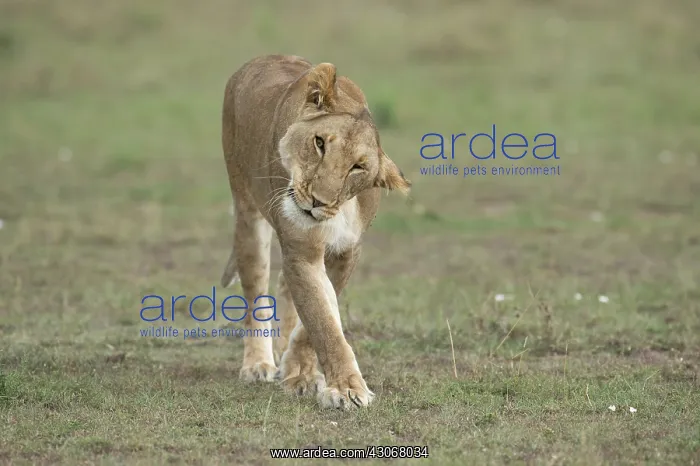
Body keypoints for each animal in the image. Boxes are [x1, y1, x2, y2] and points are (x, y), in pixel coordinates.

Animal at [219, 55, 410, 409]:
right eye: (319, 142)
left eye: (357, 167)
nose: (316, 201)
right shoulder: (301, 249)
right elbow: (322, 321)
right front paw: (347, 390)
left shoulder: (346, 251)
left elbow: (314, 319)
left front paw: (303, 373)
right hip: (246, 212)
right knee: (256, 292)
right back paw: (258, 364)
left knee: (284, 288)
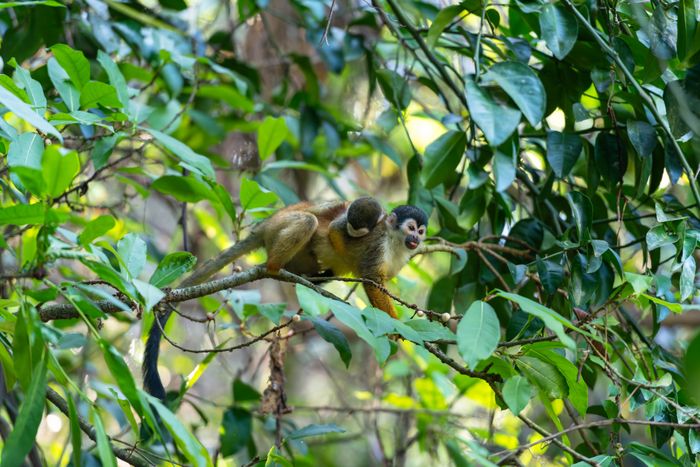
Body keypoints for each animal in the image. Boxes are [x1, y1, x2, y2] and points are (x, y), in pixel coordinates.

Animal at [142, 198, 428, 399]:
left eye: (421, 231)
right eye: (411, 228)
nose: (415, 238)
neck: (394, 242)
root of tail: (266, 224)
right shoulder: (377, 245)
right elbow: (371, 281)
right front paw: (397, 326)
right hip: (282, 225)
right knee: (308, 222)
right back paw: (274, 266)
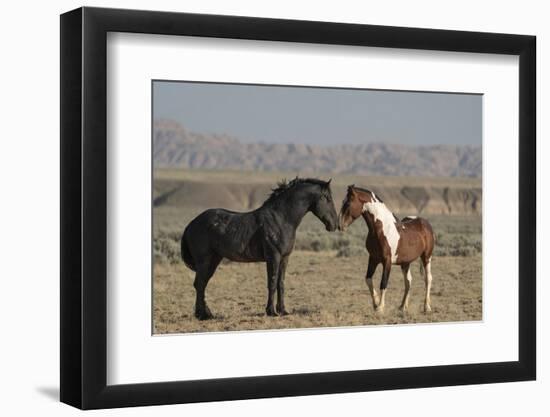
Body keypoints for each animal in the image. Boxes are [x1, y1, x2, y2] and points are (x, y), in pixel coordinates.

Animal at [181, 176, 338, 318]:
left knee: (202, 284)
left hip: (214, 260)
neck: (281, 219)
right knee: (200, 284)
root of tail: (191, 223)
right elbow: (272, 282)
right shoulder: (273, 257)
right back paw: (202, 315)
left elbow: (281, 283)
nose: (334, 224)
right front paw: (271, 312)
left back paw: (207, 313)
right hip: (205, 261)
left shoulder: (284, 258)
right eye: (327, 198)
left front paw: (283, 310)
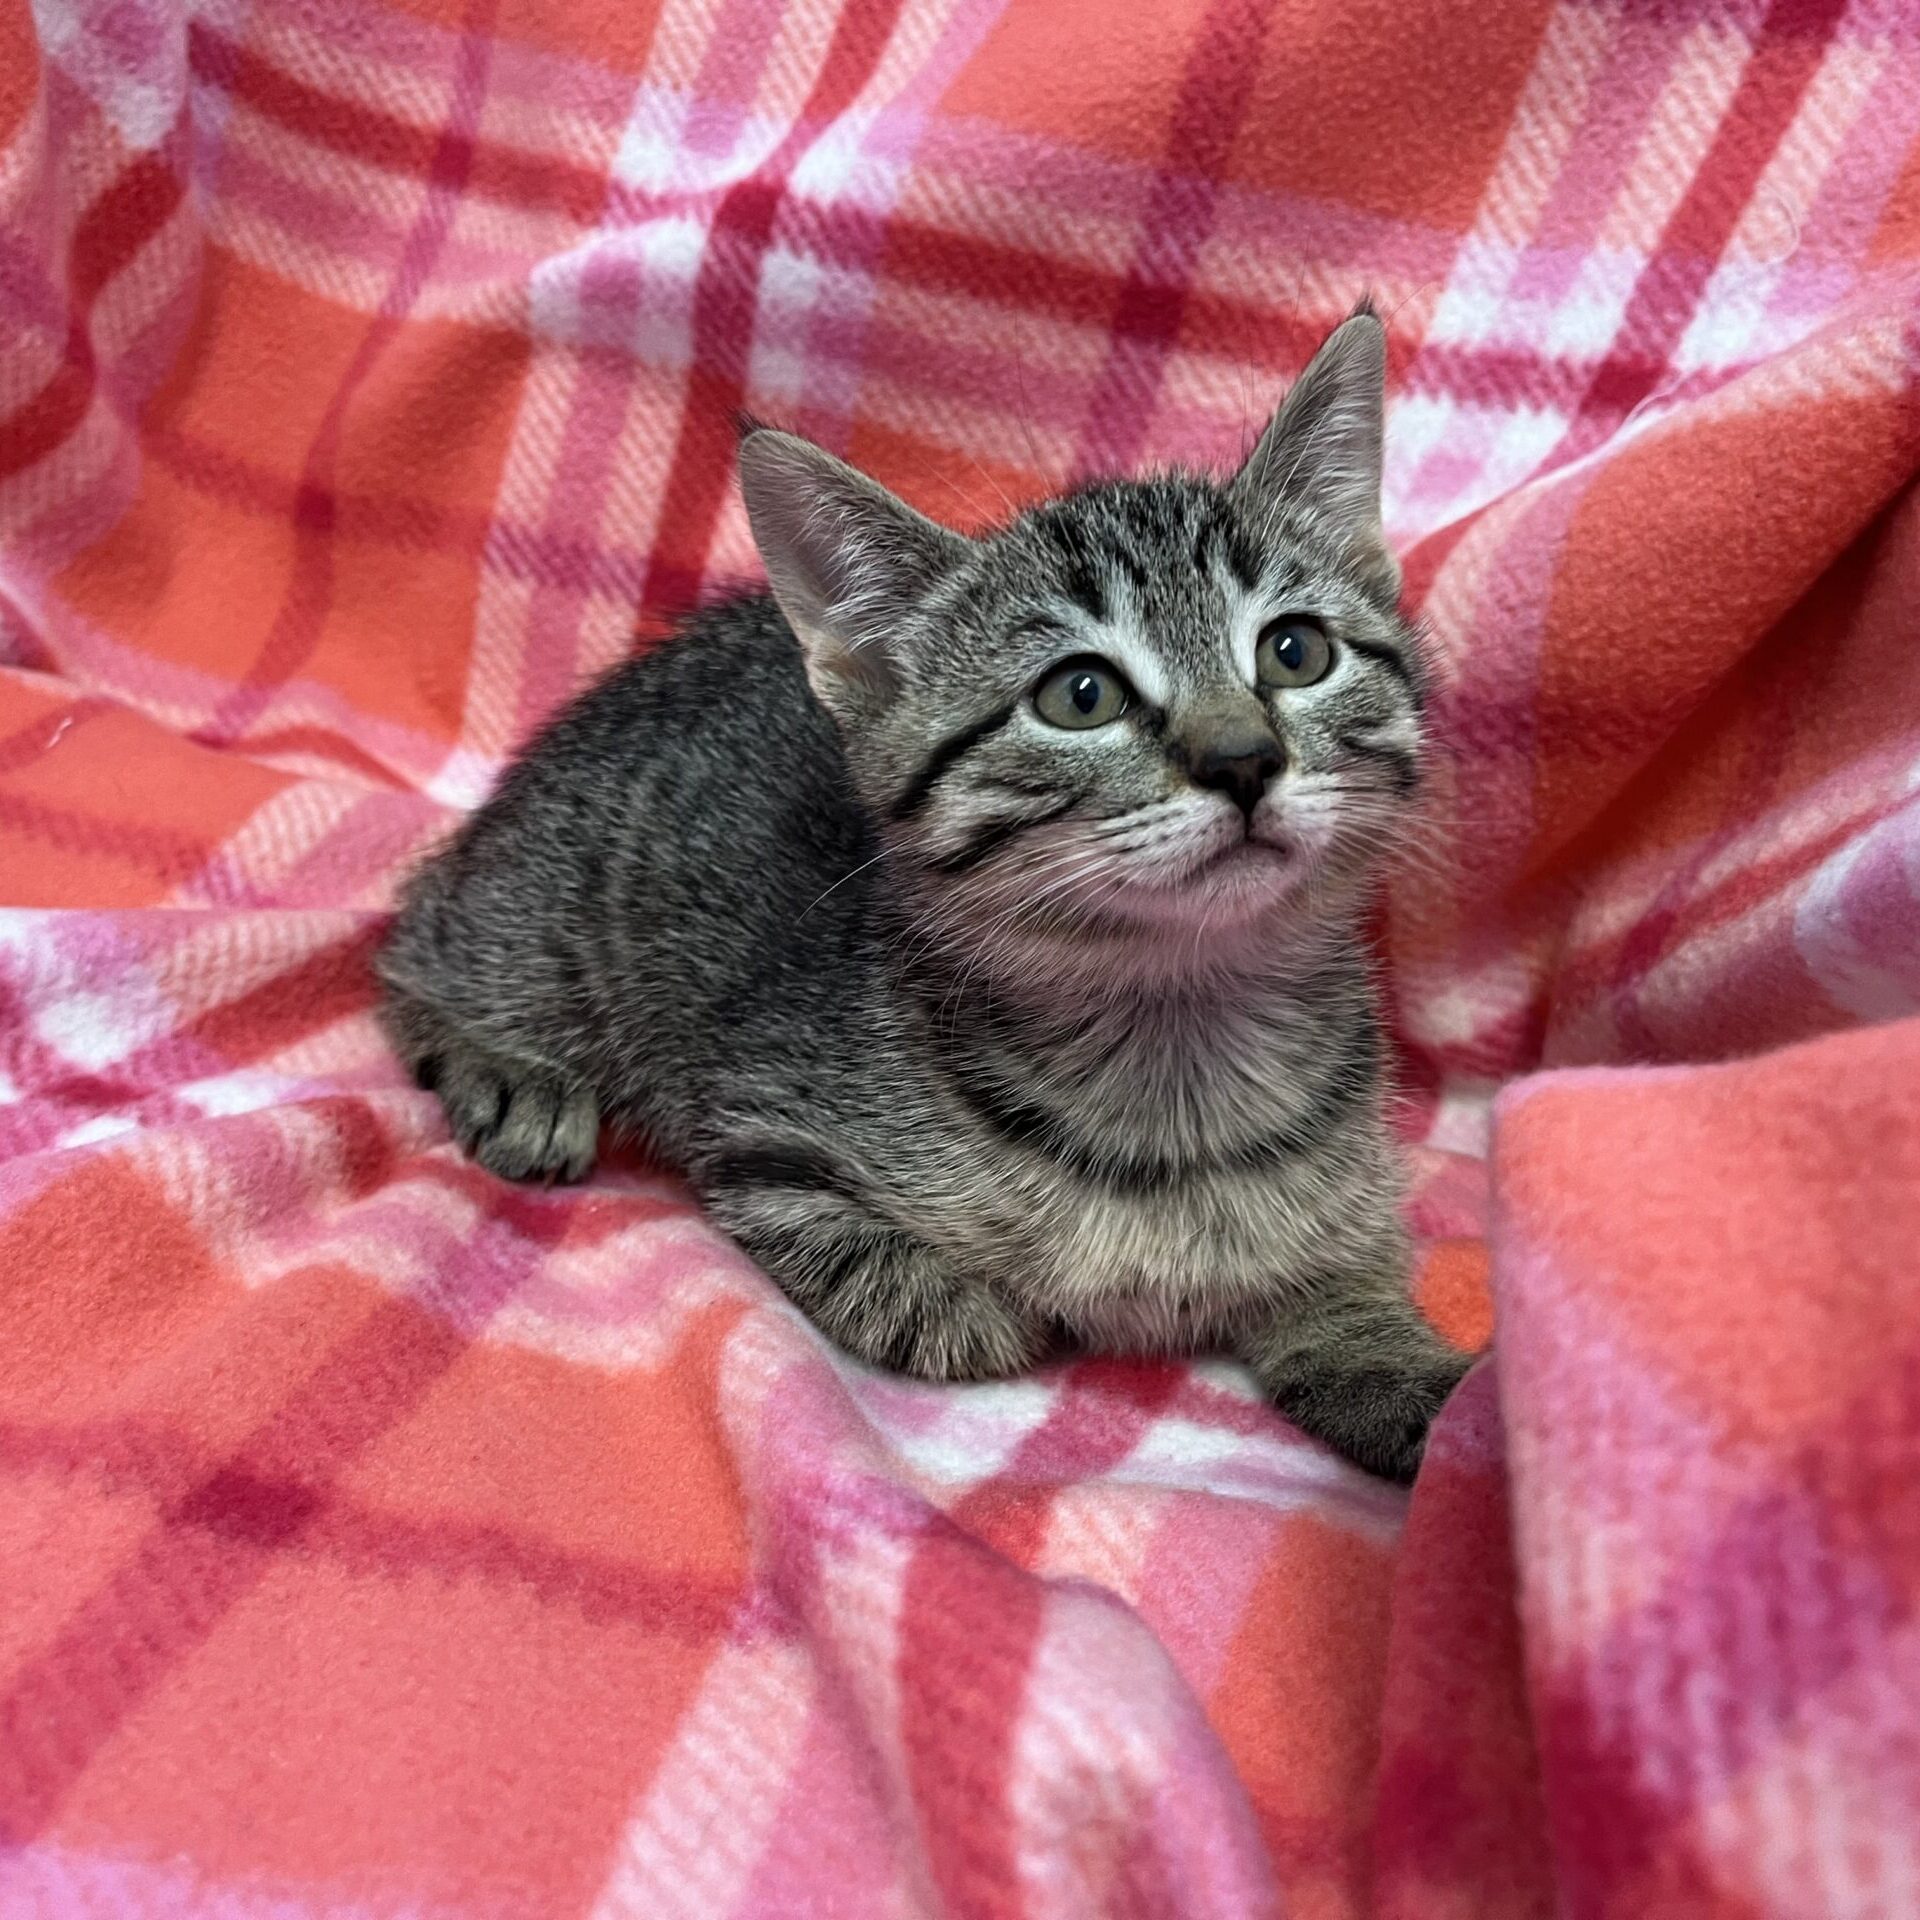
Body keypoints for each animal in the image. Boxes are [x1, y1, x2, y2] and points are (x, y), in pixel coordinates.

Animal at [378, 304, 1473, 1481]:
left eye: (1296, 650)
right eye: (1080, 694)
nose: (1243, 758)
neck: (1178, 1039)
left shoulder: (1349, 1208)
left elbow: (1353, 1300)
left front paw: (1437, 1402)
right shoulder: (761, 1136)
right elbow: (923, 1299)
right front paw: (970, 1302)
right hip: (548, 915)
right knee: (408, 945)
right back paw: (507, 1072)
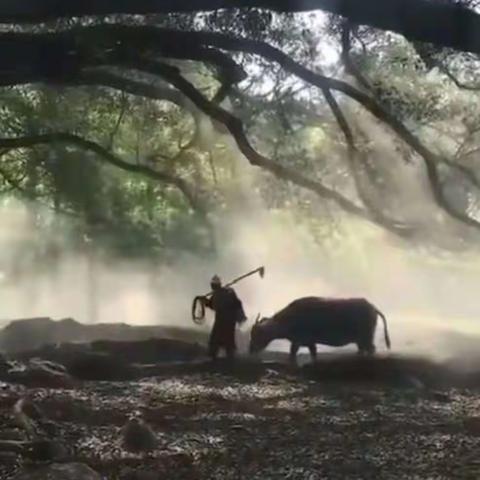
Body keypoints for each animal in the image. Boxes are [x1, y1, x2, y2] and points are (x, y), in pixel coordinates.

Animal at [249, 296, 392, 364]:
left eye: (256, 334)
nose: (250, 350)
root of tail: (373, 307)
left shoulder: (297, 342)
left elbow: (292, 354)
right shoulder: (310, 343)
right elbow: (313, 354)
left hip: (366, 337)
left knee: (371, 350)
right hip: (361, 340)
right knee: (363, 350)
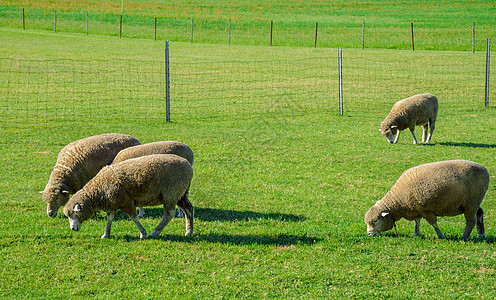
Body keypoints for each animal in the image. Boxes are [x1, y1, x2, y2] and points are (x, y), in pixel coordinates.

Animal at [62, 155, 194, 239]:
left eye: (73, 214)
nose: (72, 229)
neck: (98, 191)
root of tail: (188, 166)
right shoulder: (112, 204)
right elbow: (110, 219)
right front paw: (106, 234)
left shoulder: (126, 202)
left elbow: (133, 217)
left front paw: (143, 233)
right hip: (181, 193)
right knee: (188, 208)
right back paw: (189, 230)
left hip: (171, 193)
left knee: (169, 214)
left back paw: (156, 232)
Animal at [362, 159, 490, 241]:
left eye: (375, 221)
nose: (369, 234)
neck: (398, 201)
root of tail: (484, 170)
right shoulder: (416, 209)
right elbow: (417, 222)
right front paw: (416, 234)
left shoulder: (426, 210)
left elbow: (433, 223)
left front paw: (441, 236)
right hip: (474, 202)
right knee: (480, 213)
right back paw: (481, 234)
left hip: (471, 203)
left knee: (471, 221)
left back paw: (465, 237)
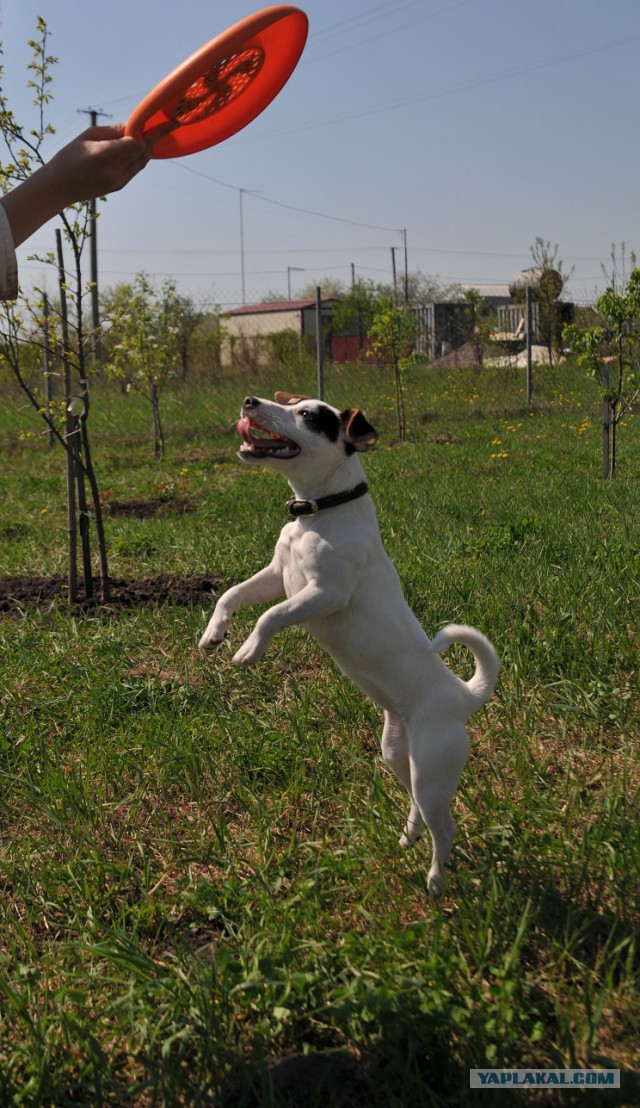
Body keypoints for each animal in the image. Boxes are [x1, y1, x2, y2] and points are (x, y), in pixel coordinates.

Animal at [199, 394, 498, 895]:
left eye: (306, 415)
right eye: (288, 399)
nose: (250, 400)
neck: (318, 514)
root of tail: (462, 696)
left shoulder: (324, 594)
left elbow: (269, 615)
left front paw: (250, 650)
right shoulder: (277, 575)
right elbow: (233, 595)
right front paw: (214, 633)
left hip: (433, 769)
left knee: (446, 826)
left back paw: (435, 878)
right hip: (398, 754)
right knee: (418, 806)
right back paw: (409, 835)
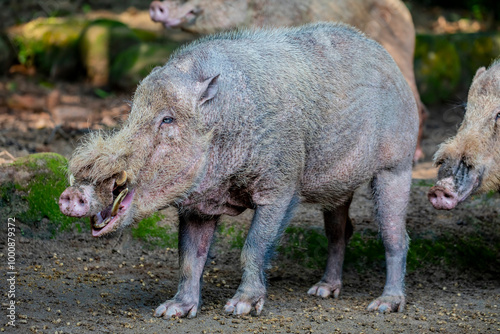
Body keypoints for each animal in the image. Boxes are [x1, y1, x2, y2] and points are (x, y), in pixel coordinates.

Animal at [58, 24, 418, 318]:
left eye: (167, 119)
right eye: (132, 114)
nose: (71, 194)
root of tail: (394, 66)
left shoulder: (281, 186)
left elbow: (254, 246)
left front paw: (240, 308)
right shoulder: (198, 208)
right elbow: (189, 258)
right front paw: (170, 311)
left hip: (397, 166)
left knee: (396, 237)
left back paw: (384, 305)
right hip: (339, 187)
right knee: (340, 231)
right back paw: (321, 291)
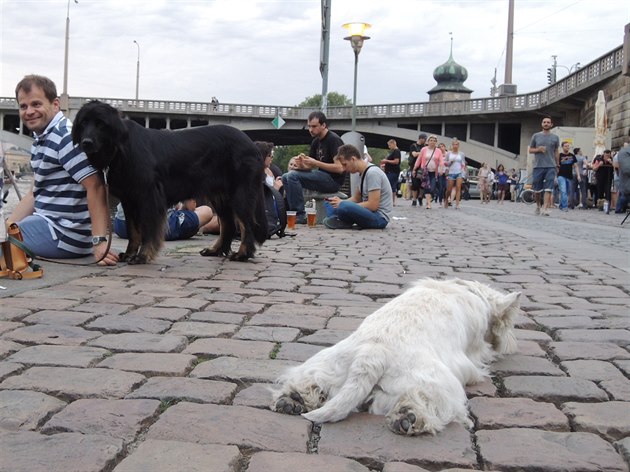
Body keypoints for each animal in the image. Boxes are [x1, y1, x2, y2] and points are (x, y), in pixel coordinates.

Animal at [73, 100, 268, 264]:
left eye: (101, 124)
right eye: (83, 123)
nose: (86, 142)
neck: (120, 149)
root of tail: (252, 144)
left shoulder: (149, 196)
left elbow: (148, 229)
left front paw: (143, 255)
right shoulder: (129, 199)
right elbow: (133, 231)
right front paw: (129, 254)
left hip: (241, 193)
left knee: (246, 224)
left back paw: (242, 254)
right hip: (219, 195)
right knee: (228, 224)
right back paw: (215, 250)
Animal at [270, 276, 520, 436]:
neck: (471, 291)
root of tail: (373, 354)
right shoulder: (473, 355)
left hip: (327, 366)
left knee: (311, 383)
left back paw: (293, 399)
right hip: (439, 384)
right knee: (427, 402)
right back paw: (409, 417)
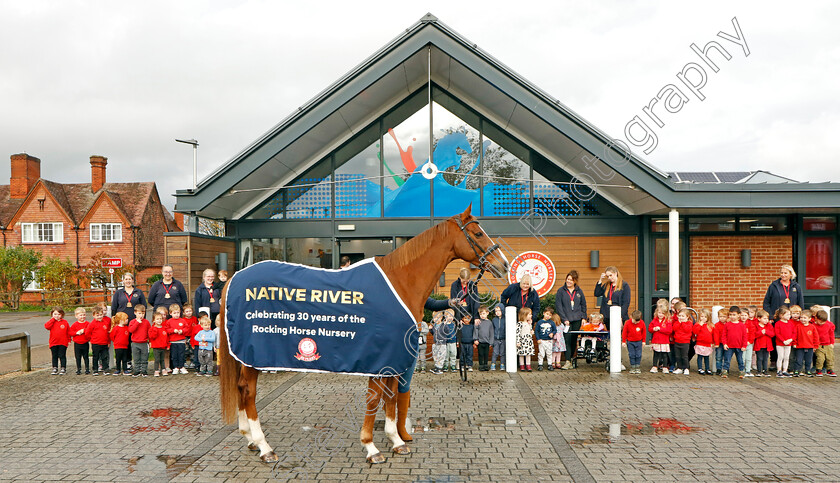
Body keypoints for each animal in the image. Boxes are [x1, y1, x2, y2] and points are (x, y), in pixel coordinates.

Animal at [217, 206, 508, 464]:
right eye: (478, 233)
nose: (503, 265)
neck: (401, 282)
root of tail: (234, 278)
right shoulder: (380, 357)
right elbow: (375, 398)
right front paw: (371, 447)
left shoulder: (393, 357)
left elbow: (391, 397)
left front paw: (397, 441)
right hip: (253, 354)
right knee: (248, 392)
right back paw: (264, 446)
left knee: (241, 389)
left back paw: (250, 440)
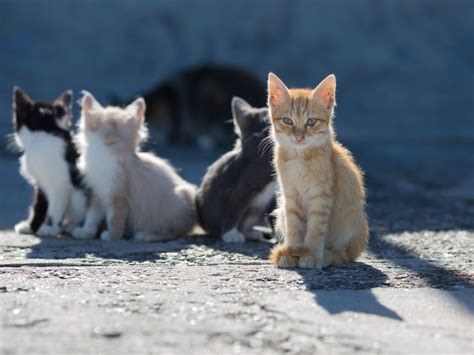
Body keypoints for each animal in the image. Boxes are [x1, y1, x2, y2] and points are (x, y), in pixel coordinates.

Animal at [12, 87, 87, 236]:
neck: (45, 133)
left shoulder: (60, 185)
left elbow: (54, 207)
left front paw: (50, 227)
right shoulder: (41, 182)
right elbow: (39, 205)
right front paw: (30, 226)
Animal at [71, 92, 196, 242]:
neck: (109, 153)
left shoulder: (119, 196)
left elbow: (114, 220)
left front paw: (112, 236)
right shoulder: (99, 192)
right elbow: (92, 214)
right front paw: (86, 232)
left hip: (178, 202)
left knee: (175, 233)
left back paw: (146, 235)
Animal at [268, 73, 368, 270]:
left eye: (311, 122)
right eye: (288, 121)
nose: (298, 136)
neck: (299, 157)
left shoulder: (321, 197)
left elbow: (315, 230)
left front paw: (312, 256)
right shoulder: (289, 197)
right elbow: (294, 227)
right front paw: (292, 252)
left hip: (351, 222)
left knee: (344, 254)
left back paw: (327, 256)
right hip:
____
Pictures excluded, give again exactly and only the lines of the material above from the line with "right knee: (256, 292)" through the line with "left eye: (1296, 650)".

right knee: (256, 292)
right back paw: (258, 364)
left knee: (284, 288)
Body keypoints for each animal in the image. Boxes are [x1, y1, x2, y2] and points are (x, y), in pixel coordinates.

Animal at [142, 198, 428, 399]:
left eye: (421, 231)
right eye: (411, 228)
nose: (415, 238)
neck: (394, 242)
root of tail: (266, 224)
right shoulder: (377, 245)
right elbow: (371, 281)
right front paw: (397, 326)
right hip: (282, 225)
right knee: (308, 222)
right back paw: (274, 266)
Body keypoints for each animal in the image. Boxes are [x1, y1, x2, y2] and points are (x, y), in pixel coordinates.

Animal at [181, 176, 338, 318]:
left knee: (202, 284)
left hip: (214, 260)
neck: (281, 219)
right knee: (200, 284)
root of tail: (191, 223)
right elbow: (272, 282)
right shoulder: (273, 257)
right back paw: (202, 315)
left elbow: (281, 283)
nose: (334, 224)
right front paw: (271, 312)
left back paw: (207, 313)
right hip: (205, 261)
left shoulder: (284, 258)
right eye: (327, 198)
left front paw: (283, 310)
Body keypoints for each animal in the image. Boxes are [x1, y1, x2, y2] and points are (x, y), in pixel coordinates.

Animal at [378, 304, 1473, 1481]:
left eye: (1296, 650)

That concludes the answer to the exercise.